In One Day Internationals, he was the advance guard of the Australian juggernaut, the archer wreaking havoc in enemy ranks with fire-arrows while partner Hayden mowed down the opposition with skull-cracking blows from his club. Combining Lara-esque footwork with Jayasuryan power, batting was easy for Gilly. Fractionally short and he would rock back and unleash cuts, pulls and hooks with a ferocious flourish. Overcompensate by pitching it up, he would move his foot out and cover-drive or send the ball into the mid-wicket stands. And sometimes just for variety, he would push the ball and run a quick single.
There have been many entertaining batsmen in the game who have pleased the crowd, scored runs by the thousands but come the crunch moment with everything to play for, they have been found wanting, unable to rise to the occasion.

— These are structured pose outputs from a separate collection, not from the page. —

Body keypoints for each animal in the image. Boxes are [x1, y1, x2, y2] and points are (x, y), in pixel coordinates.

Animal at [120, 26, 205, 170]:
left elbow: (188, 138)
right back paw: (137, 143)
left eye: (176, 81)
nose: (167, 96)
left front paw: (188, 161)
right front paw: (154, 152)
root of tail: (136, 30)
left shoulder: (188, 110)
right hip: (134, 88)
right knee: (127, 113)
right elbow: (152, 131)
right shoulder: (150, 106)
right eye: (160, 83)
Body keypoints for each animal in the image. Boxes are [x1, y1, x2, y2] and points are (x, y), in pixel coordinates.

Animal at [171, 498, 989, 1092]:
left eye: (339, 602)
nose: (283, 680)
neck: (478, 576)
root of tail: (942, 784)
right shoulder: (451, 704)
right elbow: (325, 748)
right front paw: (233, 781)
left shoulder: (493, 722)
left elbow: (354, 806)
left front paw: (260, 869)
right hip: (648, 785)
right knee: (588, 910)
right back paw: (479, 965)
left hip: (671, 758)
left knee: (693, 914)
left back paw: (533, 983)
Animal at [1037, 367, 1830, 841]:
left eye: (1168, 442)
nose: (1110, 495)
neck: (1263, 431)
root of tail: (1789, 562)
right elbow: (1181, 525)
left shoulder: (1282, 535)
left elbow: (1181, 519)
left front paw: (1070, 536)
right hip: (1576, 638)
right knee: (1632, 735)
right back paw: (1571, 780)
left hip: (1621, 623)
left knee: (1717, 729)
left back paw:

In the 1999 World Cup final, faced with Shoaib at his best and a still-crafty Akram he blasted a match-winning 54 off 36 balls with a memorable assault on cricket’s biggest gas-bag (37 runs off 4 overs). In 2003, he also got Australia off to a galloping start against India with a 48 balls 57. But his greatest one day innings was left for World Cup final 2007 when in an orgy of calculated hitting , he scored 149 off 104 balls bringing the Sri Lankans to their knees in a way that was as nothing short of spectacular.
His role in the Australian Test batting line-up was however in sharp contrast—there he was the reserve cavalry whose job it was to ruthlessly clean up the remnants of the enemy after the foot-soldiers had beaten them to submission. Blessed to have been part of possibly the greatest cricket machine in the history of the game, his role at No 7 was mostly to blast a quick fifty or hundred so as to give the McGraths and the Warnes more runs to bowl at. In this context, his innings against England in 2006 (the second fastest century in Test history) comes to mind when in an inspired hour and a bit more, he knocked the stuffing out of Flintoff, Harmison and Panesar in such fashion that if it was a boxing match the referee would have had to stop it.
But then there were also days, rare though they were, when the front ranks had been decimated. Gilchrist then became the lone Wolf, that heroic warrior for whom no battle is lost. 1999. Hobart. Chasing 369 runs to win against a rampaging Pakistani attack with the Australians all at sea against Saqlain Mushtaq, Adam Gilchrist came out and bludgeoned a rear-guard 149 not out off only 163 balls. The innings however I remember most of all, because it came against us Indians, was the one he played in Bombay in 2001. After India, led by Harbhajan had taken 5 wickets for below 100, Gilchrist together with Hayden played yet another inspired innings. He was not always in control, but such was his power, aggression and most importantly self-belief that it seemed he could do no wrong as balls whistled to the boundary. Scoring at more than a run a ball, he cracked a breathtaking century that took the match irrevocably away from India.
However as time goes by, the armor becomes heavy for even the greatest of gladiators, the aim wavers and the swings of the rapier increasingly miss the sweet spot. And as the man who has hit the most sixes in Test cricket takes his wooden sword, mounts his battle-weary steed and heads off into the sunset, we can do nothing more than doff our caps, applaud and be thankful for having witnessed a champion, the likes of whom come only once in many generations.